Hiergegen wandte sich der Kläger mit der Klage zum SG München. Das SG holte Befundberichte der behandelnden Ärzte, insbesondere der praktischen Ärztin Dr.A. B. ein, die Folgendes berichtet: "Depressionen mit erheblichen Schwierigkeiten bei der Alltagsbewältigung, chronisches Müdigkeitssyndrom. Herr S. ist psychisch und physisch nicht belastbar. Häufig schwere Selbstmordgedanken, weint viel, seit kurzem auch Wortfindungsstörungen". Dr.B. berichtet von zunehmender Verschlechterung der Grundleiden, insbesondere der Depressionen und Angina pectoris, "in den letzten Monaten".

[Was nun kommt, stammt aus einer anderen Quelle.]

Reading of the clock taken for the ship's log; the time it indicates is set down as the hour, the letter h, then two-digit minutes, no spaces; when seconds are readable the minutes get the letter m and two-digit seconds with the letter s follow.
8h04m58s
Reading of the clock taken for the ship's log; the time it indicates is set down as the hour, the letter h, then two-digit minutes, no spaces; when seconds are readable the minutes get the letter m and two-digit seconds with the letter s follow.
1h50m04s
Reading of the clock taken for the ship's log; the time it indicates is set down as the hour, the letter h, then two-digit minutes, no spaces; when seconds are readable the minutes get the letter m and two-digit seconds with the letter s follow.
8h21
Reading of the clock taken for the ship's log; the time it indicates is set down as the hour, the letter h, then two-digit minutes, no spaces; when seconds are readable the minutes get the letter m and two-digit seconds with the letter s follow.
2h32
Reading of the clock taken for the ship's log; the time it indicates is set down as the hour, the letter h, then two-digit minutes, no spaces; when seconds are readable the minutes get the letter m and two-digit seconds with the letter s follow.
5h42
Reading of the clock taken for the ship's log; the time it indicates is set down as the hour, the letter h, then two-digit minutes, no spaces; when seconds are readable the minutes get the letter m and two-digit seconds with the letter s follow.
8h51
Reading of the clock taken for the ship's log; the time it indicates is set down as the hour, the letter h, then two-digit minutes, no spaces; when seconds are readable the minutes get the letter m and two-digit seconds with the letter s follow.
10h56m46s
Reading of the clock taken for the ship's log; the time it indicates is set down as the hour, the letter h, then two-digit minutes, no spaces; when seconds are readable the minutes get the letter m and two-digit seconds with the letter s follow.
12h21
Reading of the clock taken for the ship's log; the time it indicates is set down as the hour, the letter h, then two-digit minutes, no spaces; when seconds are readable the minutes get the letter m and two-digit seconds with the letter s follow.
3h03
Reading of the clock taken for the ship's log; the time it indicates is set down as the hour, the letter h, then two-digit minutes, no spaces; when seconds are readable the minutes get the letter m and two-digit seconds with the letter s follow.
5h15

Das SG holte ein Gutachten des Nervenarztes Dr.K. ein. Dieser diagnostizierte in seinem Gutachten vom 04./07.04.2003 ein geringes depressives Syndrom und eine akzentuierte Persönlichkeitsstörung. Der Kläger könne noch mehr als sechs Stunden täglich leichte und mittelschwere Arbeiten ohne viel Publikumsverkehr und ohne besondere Wandlungsfähigkeit verrichten.
Das SG holte von Amts wegen ein weiteres psychiatrisches Gutachten Dr.C. V. mit testpsychologischem Zusatzgutachten F. W. ein. Dr.V. diagnostizierte im Gutachten vom 28.06.2004 eine dys-thyme Störung bei bestehender Persönlichkeitsstörung mit dependenten und schizoiden Zügen, weiterhin ein LWS-Syndrom ohne neurologische Funktionsausfälle und eine leichte Polyneuropathie. Der Kläger könne noch vollschichtig leichte Arbeiten ohne Zeitdruck (Akkord oder Wechsel- bzw. Nachtschicht) verrichten.
In seinem Urteil vom 11.11.2004 stützte sich das SG auf das Gutachten Dr.V ... Es sprach sprach Rente wegen teilweiser Erwerbsminderung bei Berufsunfähigkeit "ab Antrag" zu und wies die Klage im Übrigen ab.
Hiergegen richtet sich die Berufung des Klägers, der hierzu erneut ein ärztliches Attest von Dr.B. vorlegte.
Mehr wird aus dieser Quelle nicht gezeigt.